[Exercise materials]:

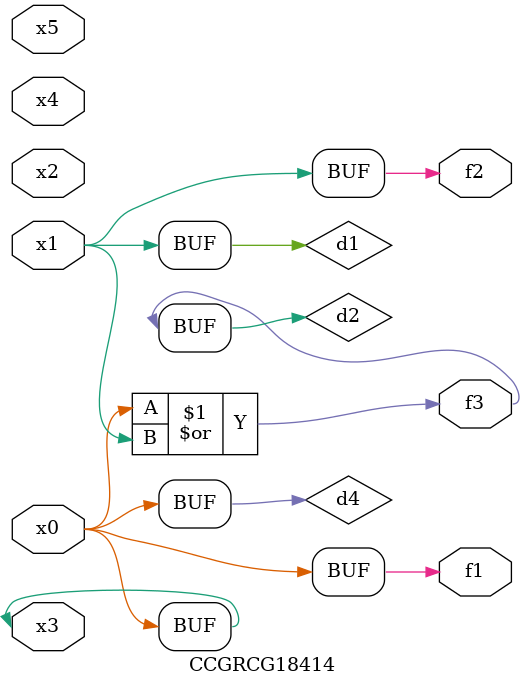
<source format=v>
module CCGRCG18414(
	input x0, x1, x2, x3, x4, x5,
	output f1, f2, f3
);

	wire d1, d2, d3, d4;

	and (d1, x1);
	or (d2, x0, x1);
	nand (d3, x0, x5);
	buf (d4, x0, x3);
	assign f1 = d4;
	assign f2 = d1;
	assign f3 = d2;
endmodule

</source>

[Exercise description]: Please copy out every line in the listing that has the string "assign".

[Exercise answer]:
	assign f1 = d4;
	assign f2 = d1;
	assign f3 = d2;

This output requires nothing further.